Le donne della Women’s March romana si sono ritrovate in piazza Santi Apostoli

Roma ha ospitato la Women’s March. In piazza in tutto il mondo, da Washington a Parigi, milione donne per una marcia in difesa dei diritti fondamentali. La prima volta era stata nel 2017, dopo l’elezione di Donald Trump a presidente degli Stati Uniti. Nel 2019 l’hashtag è stato #EndViolenceAgainstWomen (Basta con la Violenza contro le Donne). Come ha illustrato la Casa Internazionale delle Donne di Roma, “stiamo manifestando contro il patriarcato annunciando che, tramite il racconto delle nostre storie e l’uso del nostro voto, riaffermeremo la volontà di creare un mondo che sostenga e rappresenti le nostre rispettive identità, la giustizia sociale e i diritti umani che riguardano noi tutte/i”.

Le donne della Women’s March romana, promossa da Elizabeth Farrenn e Gillian Taft, si sono ritrovate in piazza Santi Apostoli. Centinaia di migliaia le persone, come da programma, “di ogni età, colore, religione, gender e orientamento sessuale per celebrare l’eguaglianza, la diversità e il progresso”. Ha aperto gli interventi Lella Palladino, presidente di Di.Re. (Donne in Rete contro la violenza), che ha parlato delle politiche di integrazione, dell’ondata di razzismo che ha colpito l’Italia e di come sia trasversale la violenza sulle donne.
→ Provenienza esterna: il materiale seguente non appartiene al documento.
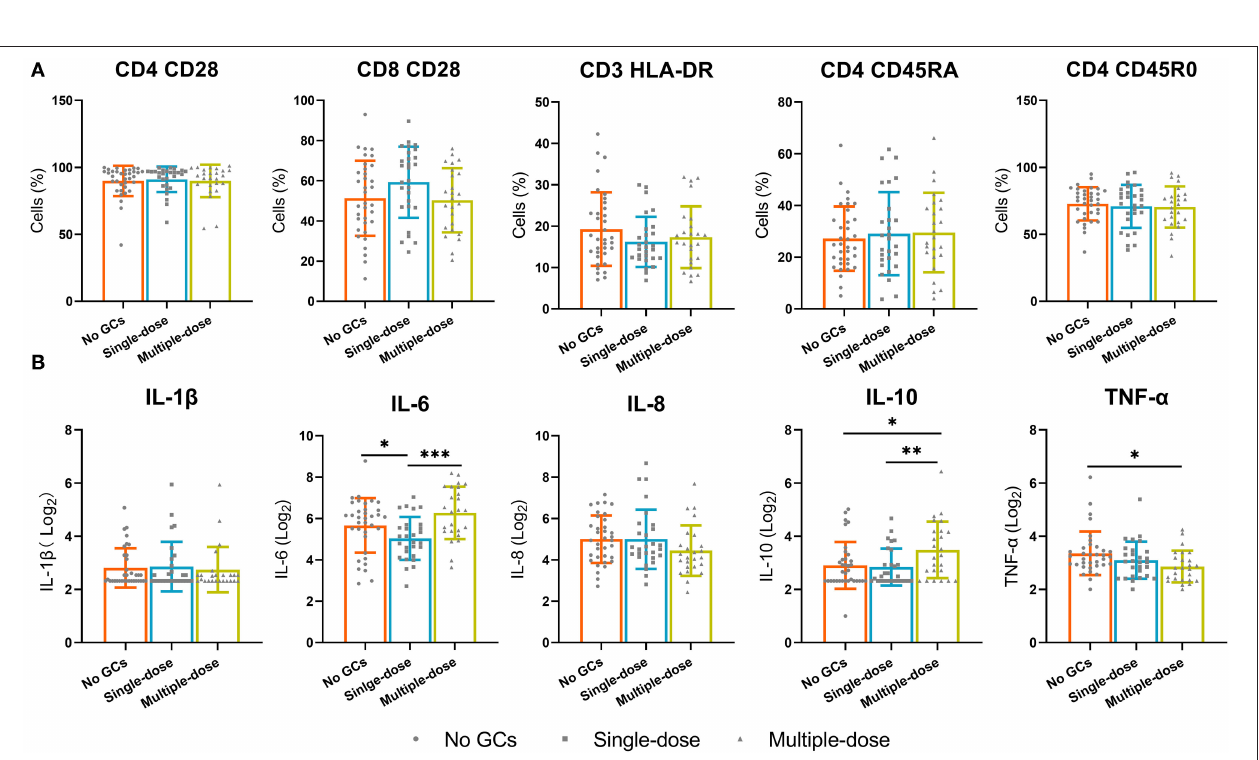
FIGURE 4 | The lymphocyte phenotypes and known inflammatory cytokines in the no GCs group, single-dose group, and multiple-dose group. (A) The expression of CD28 on CD4 + and CD8 + T cells, the expression of HLA-DR on CD3 + T cells, the expression of CD45R0 and CD45RA on CD4 + T cells. (B) Inflammatory factors. * p < 0.05, ** p < 0.01, *** p < 0.001.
Hanno poi parlato Luisa Rizzitelli, giornalista e fondatrice di Rebel Network, Bo Guerreschi, fondatrice di Bon’t Worry e Loretta Bondì, del direttivo della Casa Internazionale delle Donne di Roma e di BeeFree.

È intervenuta Luisa Betti Dakli, giornalista esperta di diritti umani, che fa parte di Giulia, una rete di giornaliste attive sui diritti delle donne: “Nel mondo ci sono 1 miliardo di donne vittime di violenza: in Italia 7 milioni. L’unica cosa che questo governo doveva fare era quella di implementare la Convenzione di Istanbul contro la violenza, ratificata qualche anno fa ma che purtroppo non è ancora stata applicata da nessuna parte. E questo in un Paese in cui una donna viene uccisa ogni due giorni e dove il 70 per cento di quelle stesse donne aveva denunciato il partner violento”.